"Well, I never did like that carpet, anyway..."
As a special show of thanks to all of you who have been clicking on the Extremely Unobtrusive Ads in the sidebar (and if you aren't among them, please join them), I'm posting two more videos this week. Today, I present Will Hay in the 1942 British Ministry of Information public service short Go To Blazes. This isn't exactly typical Hay comedy (I'll be bringing you some of that later), but it's definitely interesting. Some might find the short's light handling of the threat of Nazi incendiary bombs jarring (especially as Will's comic bungling could conceivably result in real harm), but given the terrible circumstances under which the British public found themselves, I find the approach perfectly understandable, if deeply poignant. A brief word about the director: Walter Forde was formerly a silent comedian who, in the words of Glenn Mitchell, was "almost alone in making comedies in the American style". Forde curtailed his acting career in 1930 to concentrate on directing and handled some of the top British comics of the war years including Arthur Askey in The Ghost Train, the Crazy Gang in Gasbags (both 1941), and Tommy Handley in It's That Man Again (1943).

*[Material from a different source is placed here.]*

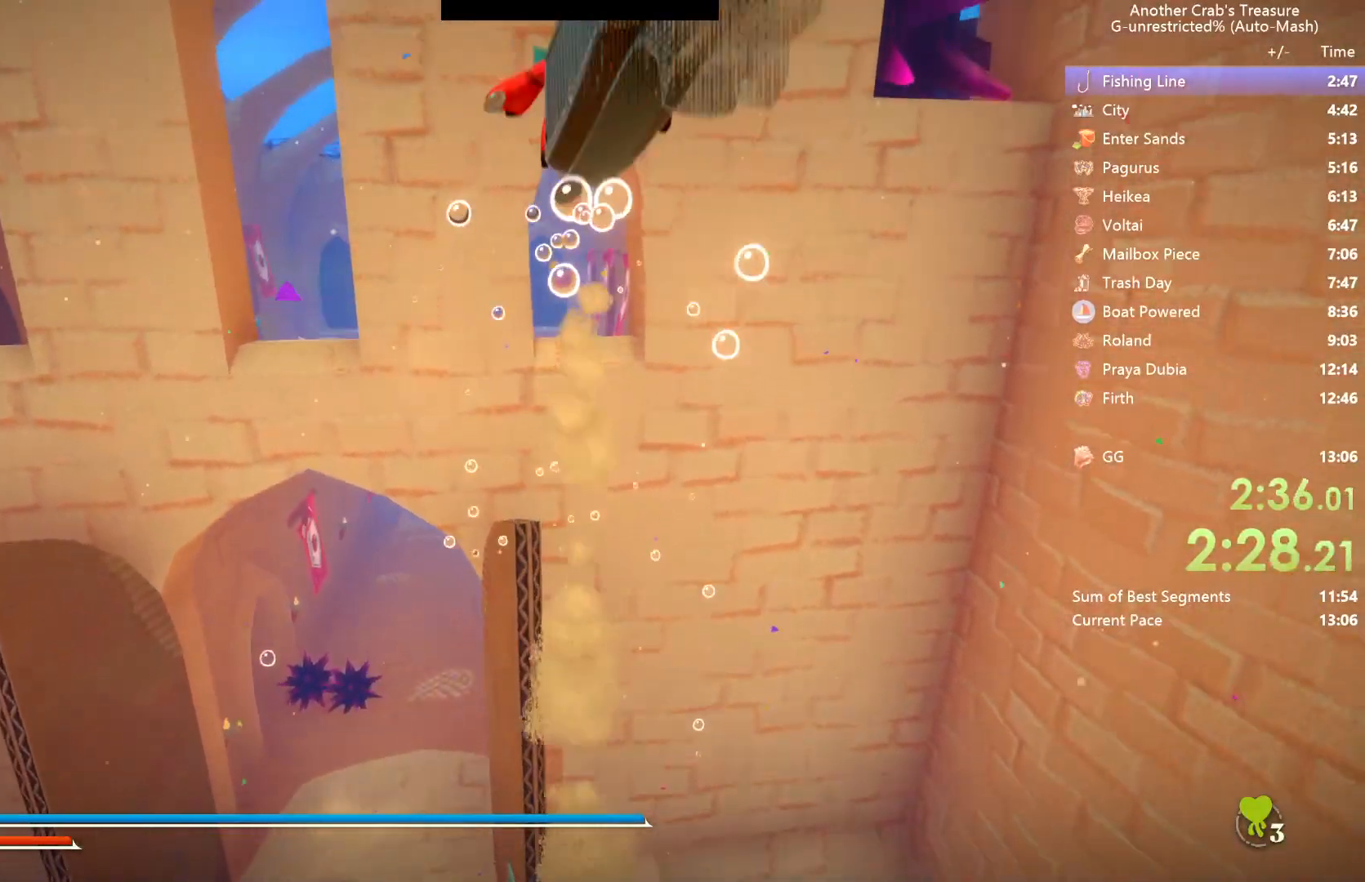
{"buttons": [], "left_stick": "center", "right_stick": "center", "events": [[67, "A", "up"], [150, "A", "down"], [267, "A", "up"], [350, "A", "down"], [467, "A", "up"]]}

Labels: cinema, Walter Forde, Will Hay
2 Comments:
Boy, those Brits really were a stoic bunch back then. To make a comedic training film on putting out incendiary bombs... I can't imagine living like that now.
My first glimpse of Will Hay in action, too. I look forward to seeing more.
.. and you'll be GETTING more, dammit! As I said, this isn't typical Hay. He's waaay too mellow and domestic.